Travel and valuation as actual working time
The Supreme Court has unified its doctrine, according to which the employee’s travel time to his or her workplace is not effective working time
On 14 July 2016, the Social Court No. 1 of Palma de Mallorca, interpreting and applying the CJEU doctrine, ruled that the time spent travelling from the workplace to different places where the services were ordered to be provided, as well as the return journey, was working time for all purposes, and should be compensated as extraordinary. Specifically, the Court had to assess whether the time that elapsed from the time a worker, who provides services in the fire station at Palma de Mallorca Airport, enters the airport premises until his arrival at the Technical Block, where he signs in, and the effective incorporation into his job, replacing the worker he relieved, was working time. It is understood that the computation of effective working time begins from the moment the worker arrives at the Technical Block, because from that moment he is at the disposal of the employer and carrying out an activity that forms part of his provision of services.
In its ruling on this matter, the Social Division of the Supreme Court, in a unification of doctrine ruling dated 26 January 2021, concludes that, during the time spent travelling from the Technical Block to the workplace, the worker is not at the employer’s disposal, but is carrying out a preparatory task. In fact, our Court describes the journey as routine and necessary to access the workplace.
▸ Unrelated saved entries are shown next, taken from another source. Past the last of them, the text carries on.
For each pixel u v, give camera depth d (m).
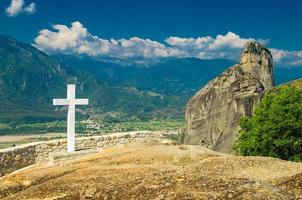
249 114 87.06
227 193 18.17
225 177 20.80
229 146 87.38
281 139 51.91
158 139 46.66
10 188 27.45
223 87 93.81
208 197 18.09
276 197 17.59
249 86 90.88
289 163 31.48
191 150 34.59
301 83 78.62
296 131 51.84
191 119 98.06
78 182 25.31
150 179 22.11
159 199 19.03
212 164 30.66
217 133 91.69
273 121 52.22
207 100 95.50
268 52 102.06
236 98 89.44
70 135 43.59
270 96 56.28
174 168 28.88
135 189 20.97
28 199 23.75
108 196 21.09
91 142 46.19
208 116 94.56
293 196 18.23
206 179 20.64
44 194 24.12
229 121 89.81
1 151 41.09
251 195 17.67
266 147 52.31
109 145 46.78
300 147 52.16
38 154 43.50
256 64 99.81
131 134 47.78
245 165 30.50
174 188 20.00
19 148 42.16
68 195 22.44
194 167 30.03
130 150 36.53
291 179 24.89
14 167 41.84
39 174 29.80
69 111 43.44
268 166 30.44
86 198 21.55
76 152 41.38
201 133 94.75
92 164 32.47
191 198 18.33
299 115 52.03
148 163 31.88
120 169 28.30
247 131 57.41
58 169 31.11
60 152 41.84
Moreover, the Collective Agreement establishes a time limit of 15 minutes for the relief, the aforementioned provision being meaningless if the working day had already begun prior to the relief, or if it did not stop until the departure from the Technical Block.
Finally, the fact that there is a record of the times of access to and departure from the airport facilities does not mean per se that we are in the presence of a working day record in which it is recorded that paid work is being carried out from that very moment.
For all these reasons, the Supreme Court unified its doctrine and determined that the employee’s necessary and usual travel to access his or her work post is not effective working time.